Udval, 36 ans, née en Mongolie, vit et travaille en France.

« Le mouvement libertaire a commencé avant la fin du communisme. »

« En Pologne, le changement a été plus précoce et plus doux aussi. Finalement, je ne me représente plus vraiment le bloc soviétique. Je n'ai pas l'impression d'avoir été soviétisée. Je n'y pense même plus. C’est peut être de l’autocensure… Je ne sais pas. Le mouvement libertaire a commencé avant la fin du communisme, à partir du moment où on a commencé à le combattre. Finalement, c'est pour ça qu'on se souvient davantage des différences matérielles entre l'Est et l'Ouest. »

Agnieska, 39 ans, Polonaise, vit en Allemagne.

« Nous acceptions des choses inadmissibles parce qu’on n’avait pas le choix. »

« La vie quotidienne était très dure. Mais les Russes sont résistants ! Nous acceptions des choses inadmissibles parce qu’on n’avait pas le choix.
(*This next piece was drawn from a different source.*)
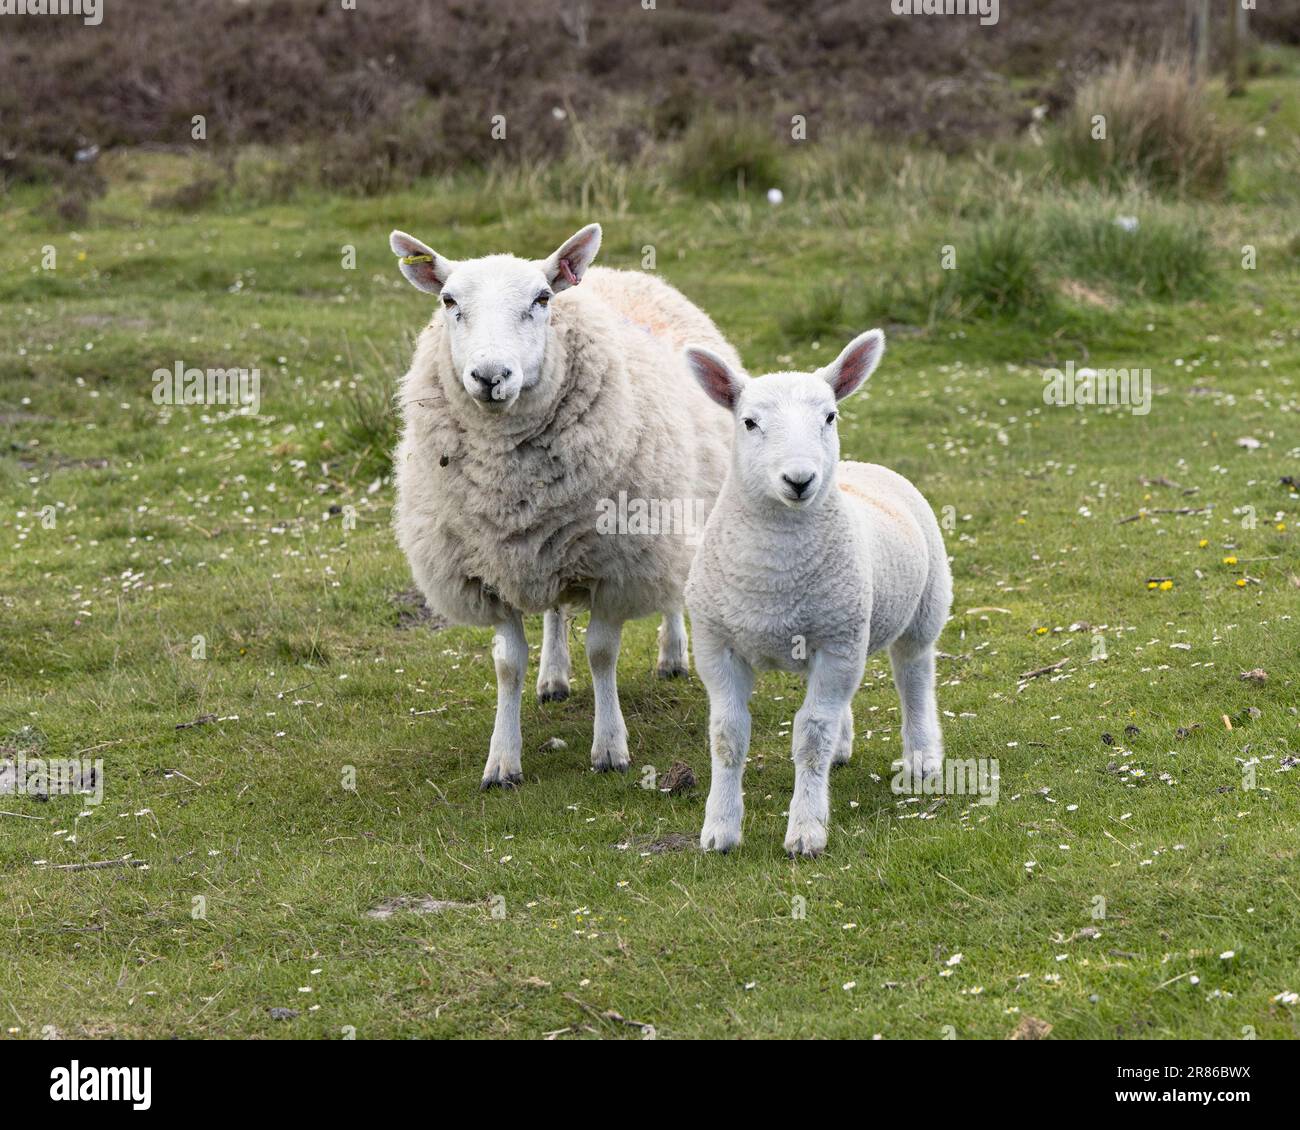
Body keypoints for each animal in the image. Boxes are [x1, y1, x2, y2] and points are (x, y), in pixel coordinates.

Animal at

Mes parents fêtaient l’anniversaire de Lénine, mais je n’ai jamais su s’ils y croyaient ou s’ils le faisaient pour ne pas être dénoncés par des voisins. Autre histoire dingue : officiellement, on devait faire du sport et faire attention à l’hygiène de vie, tout le temps. Les Jeux olympiques étaient une fierté nationale. Par exemple, on allait souvent à la piscine, parce qu’il y avait de l’eau propre et un peu chaude. On en profitait pour se laver ! Mais en réalité, tout dépendait du bon vouloir des fonctionnaires ou des membres du Parti. Pour faire une course de vélo, on me prêtait un vélo, puis on me le reprenait… Et on crevait les pneus ou on l’abîmait un peu. Comme ça, officiellement, il allait être "réparé" ! A la chute du mur, il était difficile de résister à la tentation... Toute ma génération est partie travailler à l'Ouest. Il n'y avait pas le choix. Aujourd'hui, les jeunes restent et investissent en Russie. Ce qui m'a le plus troublé en arrivant, c'est que je croyais faire partie d'une "génération sacrifiée" et, finalement, les jeunes en Allemagne et en France, eux aussi, disaient être une génération sacrifiée... Je crois que mes parents avaient un immense espoir en un avenir meilleur, qu'ils voyaient l'histoire comme un long, très long chemin. Alors que maintenant tout le monde vit au jour le jour. En définitive, j'ai arrêté de faire des comparaisons parce que je n'aboutissais à aucune conclusion... »

Dimitri, 49 ans, Russe, vit à Paris.